I could tell Ellie anything. Like how, sometimes, I woke up screaming because I had a nightmare that my mother had died, too. Or that I worried I would never be brilliant at anything, and who wanted to be average her whole life? I confessed that I faked a stomachache to get out of taking a math quiz and that I had once seen a boy’s penis at camp when his bathing suit slid off during a jackknife dive. On school nights I called her before I went to sleep, and in the morning, she phoned me to ask what color shirt I was wearing, so that we would match.
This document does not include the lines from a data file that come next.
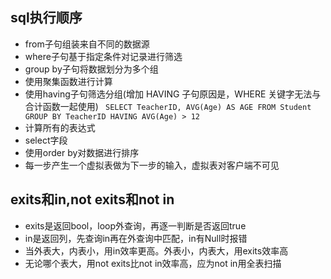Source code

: ## sql执行顺序
* from子句组装来自不同的数据源
* where子句基于指定条件对记录进行筛选
* group by子句将数据划分为多个组
* 使用聚集函数进行计算
* 使用having子句筛选分组(增加 HAVING 子句原因是，WHERE 关键字无法与合计函数一起使用) `
SELECT TeacherID, AVG(Age) AS AGE FROM Student
GROUP BY TeacherID
HAVING AVG(Age) > 12`
* 计算所有的表达式
* select字段
* 使用order by对数据进行排序
* 每一步产生一个虚拟表做为下一步的输入，虚拟表对客户端不可见 

## exits和in,not exits和not in
* exits是返回bool，loop外查询，再逐一判断是否返回true
* in是返回列，先查询in再在外查询中匹配，in有Null时报错
* 当外表大，内表小，用in效率更高。外表小，内表大，用exits效率高
* 无论哪个表大，用not exits比not in效率高，应为not in用全表扫描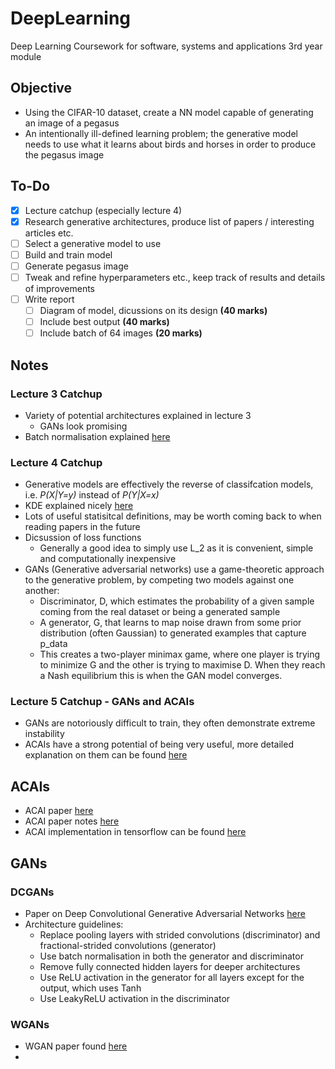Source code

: # DeepLearning
Deep Learning Coursework for software, systems and applications 3rd year module

## Objective 
- Using the CIFAR-10 dataset, create a NN model capable of generating an image of a pegasus
- An intentionally ill-defined learning problem; the generative model needs to use what it learns about birds and horses in order to produce the pegasus image

## To-Do
- [x] Lecture catchup (especially lecture 4)
- [x] Research generative architectures, produce list of papers / interesting articles etc.
- [ ] Select a generative model to use
- [ ] Build and train model
- [ ] Generate pegasus image
- [ ] Tweak and refine hyperparameters etc., keep track of results and details of improvements
- [ ] Write report
  - [ ] Diagram of model, dicussions on its design **(40 marks)**
  - [ ] Include best output **(40 marks)** 
  - [ ] Include batch of 64 images **(20 marks)**

## Notes
### Lecture 3 Catchup 
- Variety of potential architectures explained in lecture 3
  - GANs look promising
- Batch normalisation explained [here](https://deeplizard.com/learn/video/dXB-KQYkzNU)

### Lecture 4 Catchup
- Generative models are effectively the reverse of classifcation models, i.e. *P(X|Y=y)* instead of *P(Y|X=x)*
- KDE explained nicely [here](https://mathisonian.github.io/kde/)
- Lots of useful statisitcal definitions, may be worth coming back to when reading papers in the future
- Dicsussion of loss functions
  - Generally a good idea to simply use L_2 as it is convenient, simple and computationally inexpensive
- GANs (Generative adversarial networks) use a game-theoretic approach to the generative problem, by competing two models against one another:
  - Discriminator, D, which estimates the probability of a given sample coming from the real dataset or being a generated sample
  - A generator, G, that learns to map noise drawn from some prior distribution (often Gaussian) to generated examples that capture p_data
  - This creates a two-player minimax game, where one player is trying to minimize G and the other is trying to maximise D. When they reach a Nash equilibrium this is when the GAN model converges.


### Lecture 5 Catchup - GANs and ACAIs
- GANs are notoriously difficult to train, they often demonstrate extreme instability
- ACAIs have a strong potential of being very useful, more detailed explanation on them can be found [here](https://www.kdnuggets.com/2019/03/interpolation-autoencoders-adversarial-regularizer.html)


## ACAIs
- ACAI paper [here](https://arxiv.org/pdf/1807.07543.pdf)
- ACAI paper notes [here](https://www.kdnuggets.com/2019/03/interpolation-autoencoders-adversarial-regularizer.html)
- ACAI implementation in tensorflow can be found [here](https://github.com/brain-research/acai)

## GANs
### DCGANs
- Paper on Deep Convolutional Generative Adversarial Networks [here](https://arxiv.org/pdf/1511.06434.pdf)
- Architecture guidelines:
  - Replace pooling layers with strided convolutions (discriminator) and fractional-strided convolutions (generator)
  - Use batch normalisation in both the generator and discriminator
  - Remove fully connected hidden layers for deeper architectures
  - Use ReLU activation in the generator for all layers except for the output, which uses Tanh
  - Use LeakyReLU activation in the discriminator
  
### WGANs 
- WGAN paper found [here](https://arxiv.org/pdf/1701.07875.pdf)
- 
  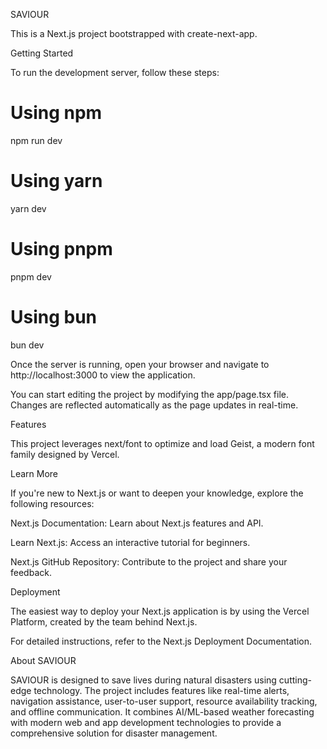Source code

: SAVIOUR

This is a Next.js project bootstrapped with create-next-app.

Getting Started

To run the development server, follow these steps:

# Using npm
npm run dev

# Using yarn
yarn dev

# Using pnpm
pnpm dev

# Using bun
bun dev

Once the server is running, open your browser and navigate to http://localhost:3000 to view the application.

You can start editing the project by modifying the app/page.tsx file. Changes are reflected automatically as the page updates in real-time.

Features

This project leverages next/font to optimize and load Geist, a modern font family designed by Vercel.

Learn More

If you're new to Next.js or want to deepen your knowledge, explore the following resources:

Next.js Documentation: Learn about Next.js features and API.

Learn Next.js: Access an interactive tutorial for beginners.

Next.js GitHub Repository: Contribute to the project and share your feedback.

Deployment

The easiest way to deploy your Next.js application is by using the Vercel Platform, created by the team behind Next.js.

For detailed instructions, refer to the Next.js Deployment Documentation.

About SAVIOUR

SAVIOUR is designed to save lives during natural disasters using cutting-edge technology. The project includes features like real-time alerts, navigation assistance, user-to-user support, resource availability tracking, and offline communication. It combines AI/ML-based weather forecasting with modern web and app development technologies to provide a comprehensive solution for disaster management.

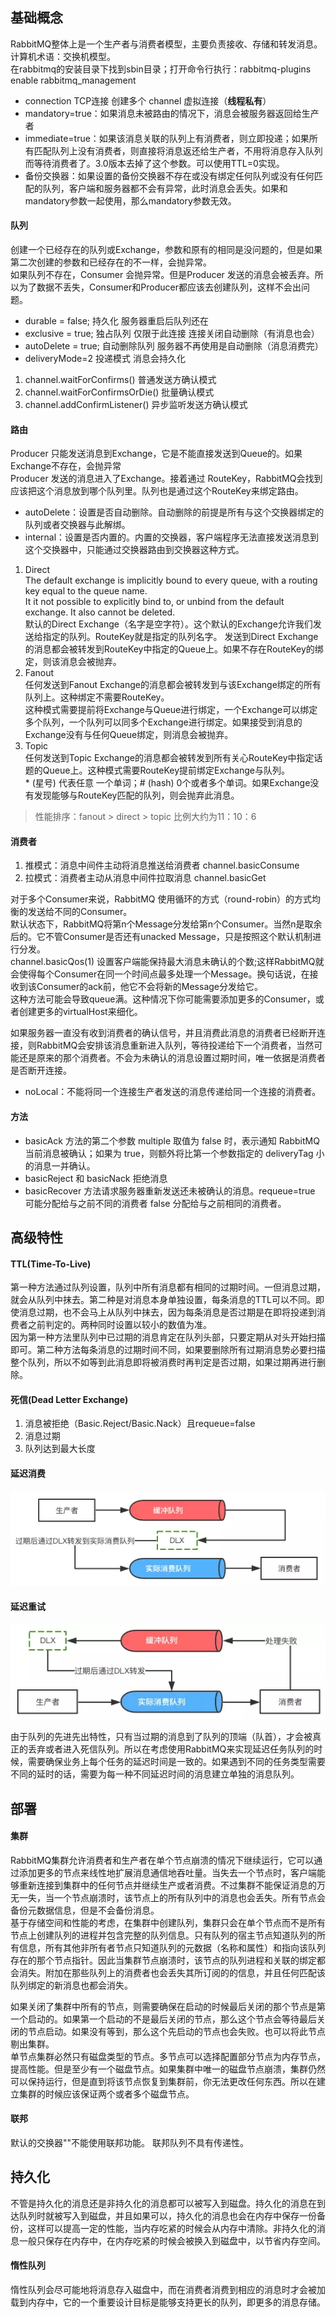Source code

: ## 基础概念
RabbitMQ整体上是一个生产者与消费者模型，主要负责接收、存储和转发消息。计算机术语：交换机模型。  
在rabbitmq的安装目录下找到sbin目录；打开命令行执行：rabbitmq-plugins enable rabbitmq_management
- connection TCP连接 创建多个 channel 虚拟连接（**线程私有**）
- mandatory=true：如果消息未被路由的情况下，消息会被服务器返回给生产者
- immediate=true：如果该消息关联的队列上有消费者，则立即投递；如果所有匹配队列上没有消费者，则直接将消息返还给生产者，不用将消息存入队列而等待消费者了。3.0版本去掉了这个参数。可以使用TTL=0实现。
- 备份交换器：如果设置的备份交换器不存在或没有绑定任何队列或没有任何匹配的队列，客户端和服务器都不会有异常，此时消息会丢失。如果和mandatory参数一起使用，那么mandatory参数无效。
#### 队列
创建一个已经存在的队列或Exchange，参数和原有的相同是没问题的，但是如果第二次创建的参数和已经存在的不一样，会抛异常。  
如果队列不存在，Consumer 会抛异常。但是Producer 发送的消息会被丢弃。所以为了数据不丢失，Consumer和Producer都应该去创建队列，这样不会出问题。
- durable = false;  持久化 服务器重启后队列还在
- exclusive = true;  独占队列 仅限于此连接 连接关闭自动删除（有消息也会）
- autoDelete = true;  自动删除队列 服务器不再使用是自动删除（消息消费完）
- deliveryMode=2 投递模式 消息会持久化

1. channel.waitForConfirms() 普通发送方确认模式
2. channel.waitForConfirmsOrDie() 批量确认模式
3. channel.addConfirmListener() 异步监听发送方确认模式
#### 路由
Producer 只能发送消息到Exchange，它是不能直接发送到Queue的。如果Exchange不存在，会抛异常  
Producer 发送的消息进入了Exchange。接着通过 RouteKey，RabbitMQ会找到应该把这个消息放到哪个队列里。队列也是通过这个RouteKey来绑定路由。
- autoDelete：设置是否自动删除。自动删除的前提是所有与这个交换器绑定的队列或者交换器与此解绑。
- internal：设置是否内置的。内置的交换器，客户端程序无法直接发送消息到这个交换器中，只能通过交换器路由到交换器这种方式。
1. Direct  
The default exchange is implicitly bound to every queue, with a routing key equal to the queue name.  
It it not possible to explicitly bind to, or unbind from the default exchange. It also cannot be deleted.  
默认的Direct Exchange（名字是空字符）。这个默认的Exchange允许我们发送给指定的队列。RouteKey就是指定的队列名字。
发送到Direct Exchange的消息都会被转发到RouteKey中指定的Queue上。如果不存在RouteKey的绑定，则该消息会被抛弃。
2. Fanout  
任何发送到Fanout Exchange的消息都会被转发到与该Exchange绑定的所有队列上。这种绑定不需要RouteKey。  
这种模式需要提前将Exchange与Queue进行绑定，一个Exchange可以绑定多个队列，一个队列可以同多个Exchange进行绑定。如果接受到消息的Exchange没有与任何Queue绑定，则消息会被抛弃。
3. Topic  
任何发送到Topic Exchange的消息都会被转发到所有关心RouteKey中指定话题的Queue上。这种模式需要RouteKey提前绑定Exchange与队列。  
\* (星号) 代表任意 一个单词；# (hash) 0个或者多个单词。如果Exchange没有发现能够与RouteKey匹配的队列，则会抛弃此消息。
> 性能排序：fanout > direct > topic 比例大约为11：10：6
#### 消费者
1. 推模式：消息中间件主动将消息推送给消费者 channel.basicConsume
2. 拉模式：消费者主动从消息中间件拉取消息 channel.basicGet

对于多个Consumer来说，RabbitMQ 使用循环的方式（round-robin）的方式均衡的发送给不同的Consumer。  
默认状态下，RabbitMQ将第n个Message分发给第n个Consumer。当然n是取余后的。它不管Consumer是否还有unacked Message，只是按照这个默认机制进行分发。  
channel.basicQos(1) 设置客户端能保持最大消息未确认的个数;这样RabbitMQ就会使得每个Consumer在同一个时间点最多处理一个Message。换句话说，在接收到该Consumer的ack前，他它不会将新的Message分发给它。  
这种方法可能会导致queue满。这种情况下你可能需要添加更多的Consumer，或者创建更多的virtualHost来细化。

如果服务器一直没有收到消费者的确认信号，并且消费此消息的消费者已经断开连接，则RabbitMQ会安排该消息重新进入队列，等待投递给下一个消费者，当然可能还是原来的那个消费者。不会为未确认的消息设置过期时间，唯一依据是消费者是否断开连接。
- noLocal：不能将同一个连接生产者发送的消息传递给同一个连接的消费者。
#### 方法
- basicAck 方法的第二个参数 multiple 取值为 false 时，表示通知 RabbitMQ 当前消息被确认；如果为 true，则额外将比第一个参数指定的 deliveryTag 小的消息一并确认。
- basicReject 和 basicNack 拒绝消息
- basicRecover 方法请求服务器重新发送还未被确认的消息。requeue=true 可能分配给与之前不同的消费者 false 分配给与之前相同的消费者。

## 高级特性
#### TTL(Time-To-Live)
第一种方法通过队列设置，队列中所有消息都有相同的过期时间。一但消息过期，就会从队列中抹去。第二种是对消息本身单独设置，每条消息的TTL可以不同。即使消息过期，也不会马上从队列中抹去，因为每条消息是否过期是在即将投递到消费者之前判定的。两种同时设置以较小的数值为准。  
因为第一种方法里队列中已过期的消息肯定在队列头部，只要定期从对头开始扫描即可。第二种方法每条消息的过期时间不同，如果要删除所有过期消息势必要扫描整个队列，所以不如等到此消息即将被消费时再判定是否过期，如果过期再进行删除。
#### 死信(Dead Letter Exchange)
1. 消息被拒绝（Basic.Reject/Basic.Nack）且requeue=false
2. 消息过期
3. 队列达到最大长度
#### 延迟消费
![](img/延迟消费.png)
#### 延迟重试
![](img/延迟重试.png)

由于队列的先进先出特性，只有当过期的消息到了队列的顶端（队首），才会被真正的丢弃或者进入死信队列。所以在考虑使用RabbitMQ来实现延迟任务队列的时候，需要确保业务上每个任务的延迟时间是一致的。如果遇到不同的任务类型需要不同的延时的话，需要为每一种不同延迟时间的消息建立单独的消息队列。

## 部署
#### 集群
RabbitMQ集群允许消费者和生产者在单个节点崩溃的情况下继续运行，它可以通过添加更多的节点来线性地扩展消息通信地吞吐量。当失去一个节点时，客户端能够重新连接到集群中的任何节点并继续生产或者消费。不过集群不能保证消息的万无一失，当一个节点崩溃时，该节点上的所有队列中的消息也会丢失。所有节点会备份元数据信息，但是不会备份消息。  
基于存储空间和性能的考虑，在集群中创建队列，集群只会在单个节点而不是所有节点上创建队列的进程并包含完整的队列信息。只有队列的宿主节点知道队列的所有信息，所有其他非所有者节点只知道队列的元数据（名称和属性）和指向该队列存在的那个节点指针。因此当集群节点崩溃时，该节点的队列进程和关联的绑定都会消失。附加在那些队列上的消费者也会丢失其所订阅的的信息，并且任何匹配该队列绑定的新消息也都会消失。

如果关闭了集群中所有的节点，则需要确保在启动的时候最后关闭的那个节点是第一个启动的。如果第一个启动的不是最后关闭的节点，那么这个节点会等待最后关闭的节点启动。如果没有等到，那么这个先启动的节点也会失败。也可以将此节点剔出集群。  
单节点集群必然只有磁盘类型的节点。多节点可以选择配置部分节点为内存节点，提高性能。但是至少有一个磁盘节点。如果集群中唯一的磁盘节点崩溃，集群仍然可以保持运行，但是直到将该节点恢复到集群前，你无法更改任何东西。所以在建立集群的时候应该保证两个或者多个磁盘节点。
#### 联邦
默认的交换器""不能使用联邦功能。
联邦队列不具有传递性。

## 持久化
不管是持久化的消息还是非持久化的消息都可以被写入到磁盘。持久化的消息在到达队列时就被写入到磁盘，并且如果可以，持久化的消息也会在内存中保存一份备份，这样可以提高一定的性能，当内存吃紧的时候会从内存中清除。非持久化的消息一般只保存在内存中，在内存吃紧的时候会被换入到磁盘中，以节省内存空间。
#### 惰性队列
惰性队列会尽可能地将消息存入磁盘中，而在消费者消费到相应的消息时才会被加载到内存中，它的一个重要设计目标是能够支持更长的队列，即更多的消息存储。
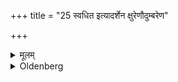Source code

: +++
title = "25 स्वधित इत्यादर्शेन क्षुरेणौदुम्बरेण"

+++

<details><summary>मूलम्</summary>

स्वधित इत्यादर्शेन क्षुरेणौदुम्बरेण वा २५
</details>

<details><summary>Oldenberg</summary>

25. With (the formula), 'Axe!' (l.l. 6) (he presses them down) with the mirror or with the razor of Udumbara-wood.
</details>
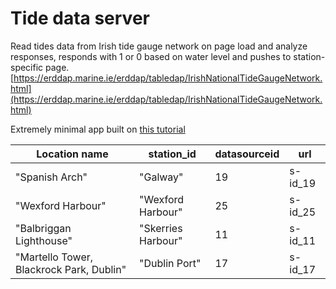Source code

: # Tide data server
Read tides data from Irish tide gauge network on page load and analyze responses, responds with 1 or 0 based on water level and pushes to station-specific page. 
[https://erddap.marine.ie/erddap/tabledap/IrishNationalTideGaugeNetwork.html](https://erddap.marine.ie/erddap/tabledap/IrishNationalTideGaugeNetwork.html)

Extremely minimal app built on [this tutorial](https://freecontent.manning.com/building-a-simple-web-server-in-node-js/)


Location name | station_id | datasourceid | url
-- | -- | -- | --
"Spanish Arch" | "Galway" | 19 | s-id_19
"Wexford Harbour" | "Wexford Harbour" | 25 | s-id_25
"Balbriggan Lighthouse" | "Skerries Harbour" | 11 | s-id_11
"Martello Tower, Blackrock Park, Dublin" | "Dublin Port" | 17 | s-id_17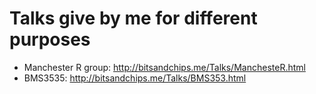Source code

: # Talks give by me for different purposes

- Manchester R group: http://bitsandchips.me/Talks/ManchesteR.html
- BMS3535: http://bitsandchips.me/Talks/BMS353.html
One weekend, during a sleepover at Ellie’s house, I climbed out of the bed we shared and crept down the hallway. The door to her mother’s room was open, and inside, the room was empty, even though it was after 3:00A.M. Lila’s door, as usual, was closed, but there was a purple line of light bleeding out from beneath it. I turned the knob, wondering if she was still awake. Inside, the room was magical—cloudy with incense and lavender streams of light, those ultraviolet posters coming alive in 3-D. One, a skull with rosette eyes, seemed to be moving toward me. Lila was lying on the bed with her eyes wide open and a rubber hose tied around her arm, like the kind I’d seen at the doctor’s office when I had to have a blood test, once. A syringe was in the palm of her open hand.
I was quite sure she was dead.
I took a step forward. Lila was incredibly still, and faintly blue in the eerie light. I thought of my father, and how he collapsed on the lawn. I was gathering the loose threads of a scream in my throat, when suddenly Lila rolled over in one languid move, scaring the hell out of me. “Get lost, you little shit,” she said, her words as round and thin as bubbles, popping as soon as they hit the air.
I do not remember the rest of that night. Except that I ran home, even though it was three in the morning.